■ Records to process:
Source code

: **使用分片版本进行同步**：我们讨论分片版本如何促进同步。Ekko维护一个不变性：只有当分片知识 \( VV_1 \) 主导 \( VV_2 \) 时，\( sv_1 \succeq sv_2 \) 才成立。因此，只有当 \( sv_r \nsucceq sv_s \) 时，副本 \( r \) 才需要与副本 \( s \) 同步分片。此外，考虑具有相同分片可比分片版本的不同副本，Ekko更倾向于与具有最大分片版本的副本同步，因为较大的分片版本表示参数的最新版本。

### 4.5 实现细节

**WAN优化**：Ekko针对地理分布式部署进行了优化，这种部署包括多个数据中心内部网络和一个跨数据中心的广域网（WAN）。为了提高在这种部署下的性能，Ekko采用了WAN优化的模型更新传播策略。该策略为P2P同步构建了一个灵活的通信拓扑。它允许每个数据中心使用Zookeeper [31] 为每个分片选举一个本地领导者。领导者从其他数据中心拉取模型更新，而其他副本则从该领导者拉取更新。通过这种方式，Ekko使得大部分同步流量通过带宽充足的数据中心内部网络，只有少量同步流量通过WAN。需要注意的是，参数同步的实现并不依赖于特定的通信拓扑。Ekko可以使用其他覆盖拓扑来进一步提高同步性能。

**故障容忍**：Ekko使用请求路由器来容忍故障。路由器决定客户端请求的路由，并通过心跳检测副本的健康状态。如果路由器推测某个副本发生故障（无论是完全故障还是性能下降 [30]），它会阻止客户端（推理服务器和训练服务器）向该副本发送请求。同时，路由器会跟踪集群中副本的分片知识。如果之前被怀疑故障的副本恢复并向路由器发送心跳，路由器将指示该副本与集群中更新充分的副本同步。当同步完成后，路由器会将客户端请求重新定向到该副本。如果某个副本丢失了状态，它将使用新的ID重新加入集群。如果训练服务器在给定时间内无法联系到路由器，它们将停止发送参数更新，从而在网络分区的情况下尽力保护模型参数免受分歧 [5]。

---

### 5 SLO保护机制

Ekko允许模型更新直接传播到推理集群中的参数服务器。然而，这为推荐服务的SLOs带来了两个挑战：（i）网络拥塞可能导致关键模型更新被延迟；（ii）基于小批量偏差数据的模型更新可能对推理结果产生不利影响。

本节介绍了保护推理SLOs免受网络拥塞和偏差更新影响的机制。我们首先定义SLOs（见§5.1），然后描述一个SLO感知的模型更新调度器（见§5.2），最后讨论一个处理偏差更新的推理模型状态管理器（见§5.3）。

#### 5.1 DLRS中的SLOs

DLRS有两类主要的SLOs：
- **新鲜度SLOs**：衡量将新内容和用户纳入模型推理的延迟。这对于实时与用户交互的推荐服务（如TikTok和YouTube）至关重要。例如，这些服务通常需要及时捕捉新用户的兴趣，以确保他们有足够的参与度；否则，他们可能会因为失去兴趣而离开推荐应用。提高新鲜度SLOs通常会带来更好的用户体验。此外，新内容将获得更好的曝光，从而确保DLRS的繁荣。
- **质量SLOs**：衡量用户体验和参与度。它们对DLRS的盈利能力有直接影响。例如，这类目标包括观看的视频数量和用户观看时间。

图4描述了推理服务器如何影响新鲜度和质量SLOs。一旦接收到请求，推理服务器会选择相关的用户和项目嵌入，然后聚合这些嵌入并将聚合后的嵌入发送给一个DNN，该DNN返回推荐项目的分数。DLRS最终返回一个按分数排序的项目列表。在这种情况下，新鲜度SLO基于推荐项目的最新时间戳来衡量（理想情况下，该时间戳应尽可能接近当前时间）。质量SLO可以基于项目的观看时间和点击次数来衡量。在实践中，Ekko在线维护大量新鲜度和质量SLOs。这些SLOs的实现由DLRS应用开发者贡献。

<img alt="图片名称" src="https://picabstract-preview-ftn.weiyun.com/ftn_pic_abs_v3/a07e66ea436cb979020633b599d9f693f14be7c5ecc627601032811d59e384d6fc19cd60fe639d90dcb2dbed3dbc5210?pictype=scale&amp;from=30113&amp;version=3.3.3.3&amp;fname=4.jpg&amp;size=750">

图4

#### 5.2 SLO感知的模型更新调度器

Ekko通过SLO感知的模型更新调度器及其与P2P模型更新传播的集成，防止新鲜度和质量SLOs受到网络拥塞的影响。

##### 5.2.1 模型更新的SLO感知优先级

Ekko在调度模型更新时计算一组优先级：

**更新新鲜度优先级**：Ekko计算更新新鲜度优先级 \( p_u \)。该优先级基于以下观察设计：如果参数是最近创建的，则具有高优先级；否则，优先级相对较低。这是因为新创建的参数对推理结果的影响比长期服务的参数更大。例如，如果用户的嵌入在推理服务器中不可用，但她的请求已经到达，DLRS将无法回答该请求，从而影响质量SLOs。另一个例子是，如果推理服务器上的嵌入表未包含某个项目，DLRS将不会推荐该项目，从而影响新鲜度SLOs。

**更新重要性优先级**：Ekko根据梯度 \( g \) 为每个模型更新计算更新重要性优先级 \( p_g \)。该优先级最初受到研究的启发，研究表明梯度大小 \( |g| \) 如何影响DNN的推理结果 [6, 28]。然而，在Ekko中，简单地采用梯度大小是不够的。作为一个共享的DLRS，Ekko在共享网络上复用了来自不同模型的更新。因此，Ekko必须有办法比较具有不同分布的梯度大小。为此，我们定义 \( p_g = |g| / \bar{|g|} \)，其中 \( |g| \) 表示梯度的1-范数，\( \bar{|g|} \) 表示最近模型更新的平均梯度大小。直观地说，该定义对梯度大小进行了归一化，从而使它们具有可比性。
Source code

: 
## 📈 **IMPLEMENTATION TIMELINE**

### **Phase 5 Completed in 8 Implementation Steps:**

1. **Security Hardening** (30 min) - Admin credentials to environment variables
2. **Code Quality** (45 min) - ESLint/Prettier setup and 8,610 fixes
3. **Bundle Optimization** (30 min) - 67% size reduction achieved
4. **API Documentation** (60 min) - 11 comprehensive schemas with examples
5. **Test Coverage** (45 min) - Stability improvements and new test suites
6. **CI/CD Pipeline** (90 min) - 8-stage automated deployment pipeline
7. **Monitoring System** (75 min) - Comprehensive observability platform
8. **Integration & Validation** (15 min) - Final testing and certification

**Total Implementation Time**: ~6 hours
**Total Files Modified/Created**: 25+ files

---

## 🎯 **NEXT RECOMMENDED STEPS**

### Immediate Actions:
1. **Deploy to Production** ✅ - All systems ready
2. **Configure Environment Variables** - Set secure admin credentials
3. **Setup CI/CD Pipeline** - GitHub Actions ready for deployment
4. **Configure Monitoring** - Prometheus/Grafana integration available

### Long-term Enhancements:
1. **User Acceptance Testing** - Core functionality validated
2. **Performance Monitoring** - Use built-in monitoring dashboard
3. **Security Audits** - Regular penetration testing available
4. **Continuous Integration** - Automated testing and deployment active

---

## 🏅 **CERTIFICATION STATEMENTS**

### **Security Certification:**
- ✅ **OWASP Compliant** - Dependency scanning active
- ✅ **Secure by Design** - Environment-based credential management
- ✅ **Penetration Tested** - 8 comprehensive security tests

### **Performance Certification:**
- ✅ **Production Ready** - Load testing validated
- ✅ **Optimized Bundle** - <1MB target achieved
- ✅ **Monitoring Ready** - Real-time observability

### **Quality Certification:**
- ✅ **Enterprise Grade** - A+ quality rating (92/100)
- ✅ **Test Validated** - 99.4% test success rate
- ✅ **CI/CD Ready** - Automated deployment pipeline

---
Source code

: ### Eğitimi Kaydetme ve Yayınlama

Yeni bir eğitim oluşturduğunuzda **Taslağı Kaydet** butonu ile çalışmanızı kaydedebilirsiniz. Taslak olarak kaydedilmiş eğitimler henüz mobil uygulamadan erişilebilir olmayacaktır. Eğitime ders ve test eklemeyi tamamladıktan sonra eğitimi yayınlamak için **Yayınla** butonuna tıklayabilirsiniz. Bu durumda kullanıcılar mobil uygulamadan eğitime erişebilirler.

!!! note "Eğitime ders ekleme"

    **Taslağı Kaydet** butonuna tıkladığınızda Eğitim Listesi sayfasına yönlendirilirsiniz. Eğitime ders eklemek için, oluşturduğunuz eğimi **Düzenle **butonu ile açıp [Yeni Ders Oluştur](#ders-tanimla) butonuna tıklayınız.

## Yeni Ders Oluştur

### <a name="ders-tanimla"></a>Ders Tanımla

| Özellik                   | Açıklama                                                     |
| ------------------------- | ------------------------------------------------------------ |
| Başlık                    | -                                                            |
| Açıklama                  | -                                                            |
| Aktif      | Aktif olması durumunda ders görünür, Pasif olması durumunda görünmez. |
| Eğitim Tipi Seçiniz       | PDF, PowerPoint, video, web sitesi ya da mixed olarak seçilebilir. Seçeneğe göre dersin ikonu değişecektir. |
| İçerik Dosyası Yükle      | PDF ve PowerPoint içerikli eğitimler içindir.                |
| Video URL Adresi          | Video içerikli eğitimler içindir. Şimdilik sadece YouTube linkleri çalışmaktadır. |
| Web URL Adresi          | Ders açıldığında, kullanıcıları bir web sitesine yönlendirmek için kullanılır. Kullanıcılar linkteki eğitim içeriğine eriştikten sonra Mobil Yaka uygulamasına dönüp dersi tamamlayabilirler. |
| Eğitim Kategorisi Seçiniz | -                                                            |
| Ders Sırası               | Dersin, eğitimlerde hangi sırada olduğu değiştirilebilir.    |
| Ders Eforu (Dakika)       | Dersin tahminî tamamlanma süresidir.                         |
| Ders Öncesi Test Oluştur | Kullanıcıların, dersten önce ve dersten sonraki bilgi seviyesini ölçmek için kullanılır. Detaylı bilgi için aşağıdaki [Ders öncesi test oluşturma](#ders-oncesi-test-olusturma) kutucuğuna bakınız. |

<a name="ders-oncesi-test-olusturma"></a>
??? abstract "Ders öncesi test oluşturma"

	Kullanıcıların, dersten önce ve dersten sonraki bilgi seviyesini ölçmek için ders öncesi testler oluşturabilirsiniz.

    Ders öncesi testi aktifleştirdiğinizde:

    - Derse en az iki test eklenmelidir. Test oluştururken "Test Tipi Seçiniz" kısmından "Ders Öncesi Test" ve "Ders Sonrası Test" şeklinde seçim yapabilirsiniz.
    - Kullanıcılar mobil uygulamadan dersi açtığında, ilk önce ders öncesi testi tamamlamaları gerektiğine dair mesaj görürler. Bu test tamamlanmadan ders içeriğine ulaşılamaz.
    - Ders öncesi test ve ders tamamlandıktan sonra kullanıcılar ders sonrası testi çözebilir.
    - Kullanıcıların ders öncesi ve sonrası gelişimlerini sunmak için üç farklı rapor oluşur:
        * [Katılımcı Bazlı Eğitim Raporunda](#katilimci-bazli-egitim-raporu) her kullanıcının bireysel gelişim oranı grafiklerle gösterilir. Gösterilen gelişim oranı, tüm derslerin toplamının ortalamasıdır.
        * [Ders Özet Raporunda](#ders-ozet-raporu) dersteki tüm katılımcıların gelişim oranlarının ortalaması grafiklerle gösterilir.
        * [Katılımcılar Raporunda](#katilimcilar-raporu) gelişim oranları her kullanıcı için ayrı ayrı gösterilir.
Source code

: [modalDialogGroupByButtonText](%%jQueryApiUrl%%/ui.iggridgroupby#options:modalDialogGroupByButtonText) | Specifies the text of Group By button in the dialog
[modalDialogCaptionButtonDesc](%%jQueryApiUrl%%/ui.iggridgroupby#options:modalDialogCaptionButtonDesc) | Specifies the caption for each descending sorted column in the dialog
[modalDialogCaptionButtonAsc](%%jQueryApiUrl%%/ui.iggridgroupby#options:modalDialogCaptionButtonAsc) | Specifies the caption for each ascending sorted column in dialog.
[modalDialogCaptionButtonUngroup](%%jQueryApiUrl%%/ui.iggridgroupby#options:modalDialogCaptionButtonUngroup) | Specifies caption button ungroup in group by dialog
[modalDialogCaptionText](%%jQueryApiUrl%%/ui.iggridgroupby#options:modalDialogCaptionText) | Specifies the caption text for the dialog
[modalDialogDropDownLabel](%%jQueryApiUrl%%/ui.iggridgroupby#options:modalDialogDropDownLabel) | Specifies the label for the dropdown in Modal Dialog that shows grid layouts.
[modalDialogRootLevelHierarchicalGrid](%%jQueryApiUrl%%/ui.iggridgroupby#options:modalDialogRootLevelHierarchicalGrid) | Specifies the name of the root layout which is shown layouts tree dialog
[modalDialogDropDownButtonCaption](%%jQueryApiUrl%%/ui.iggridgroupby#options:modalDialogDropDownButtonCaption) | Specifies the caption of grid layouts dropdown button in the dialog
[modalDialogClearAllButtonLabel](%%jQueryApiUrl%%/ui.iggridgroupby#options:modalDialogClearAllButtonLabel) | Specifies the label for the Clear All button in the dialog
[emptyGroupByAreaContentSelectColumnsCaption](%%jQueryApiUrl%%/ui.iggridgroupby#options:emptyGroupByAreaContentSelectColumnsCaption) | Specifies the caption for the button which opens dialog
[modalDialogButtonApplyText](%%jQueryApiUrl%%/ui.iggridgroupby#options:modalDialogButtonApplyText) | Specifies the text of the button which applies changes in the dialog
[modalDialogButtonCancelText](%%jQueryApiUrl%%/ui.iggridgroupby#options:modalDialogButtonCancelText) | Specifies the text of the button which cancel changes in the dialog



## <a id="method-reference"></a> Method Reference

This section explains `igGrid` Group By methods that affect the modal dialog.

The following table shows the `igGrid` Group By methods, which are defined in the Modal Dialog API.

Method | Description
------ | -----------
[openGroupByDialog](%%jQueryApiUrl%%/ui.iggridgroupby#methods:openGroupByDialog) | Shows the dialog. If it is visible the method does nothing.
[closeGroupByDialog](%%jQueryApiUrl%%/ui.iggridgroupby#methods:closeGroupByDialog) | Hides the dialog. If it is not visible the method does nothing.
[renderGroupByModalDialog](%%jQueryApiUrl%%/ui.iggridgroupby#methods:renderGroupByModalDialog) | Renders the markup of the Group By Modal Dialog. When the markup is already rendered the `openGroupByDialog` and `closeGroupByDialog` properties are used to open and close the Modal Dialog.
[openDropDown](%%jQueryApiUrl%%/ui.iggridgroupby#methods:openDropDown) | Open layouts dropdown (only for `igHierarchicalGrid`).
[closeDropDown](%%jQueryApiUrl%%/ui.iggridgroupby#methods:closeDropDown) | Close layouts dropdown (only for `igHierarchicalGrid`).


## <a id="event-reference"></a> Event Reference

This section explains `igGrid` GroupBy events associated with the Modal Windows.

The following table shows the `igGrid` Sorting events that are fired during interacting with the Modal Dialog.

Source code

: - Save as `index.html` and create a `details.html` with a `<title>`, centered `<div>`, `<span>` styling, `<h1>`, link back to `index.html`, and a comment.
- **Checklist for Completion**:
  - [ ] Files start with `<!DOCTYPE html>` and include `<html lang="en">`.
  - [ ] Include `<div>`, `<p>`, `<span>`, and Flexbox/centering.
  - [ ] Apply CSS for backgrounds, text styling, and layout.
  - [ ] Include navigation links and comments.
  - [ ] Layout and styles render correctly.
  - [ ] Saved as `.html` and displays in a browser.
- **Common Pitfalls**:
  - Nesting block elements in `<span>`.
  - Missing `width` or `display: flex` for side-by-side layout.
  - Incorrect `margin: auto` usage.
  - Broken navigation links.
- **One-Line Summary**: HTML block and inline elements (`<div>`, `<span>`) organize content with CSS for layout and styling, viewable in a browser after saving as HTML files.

■ What is needed: Count the lines of the entries that hold the string "closeGroupByDialog", then state that number and nothing more.

■ Solved exercise: 2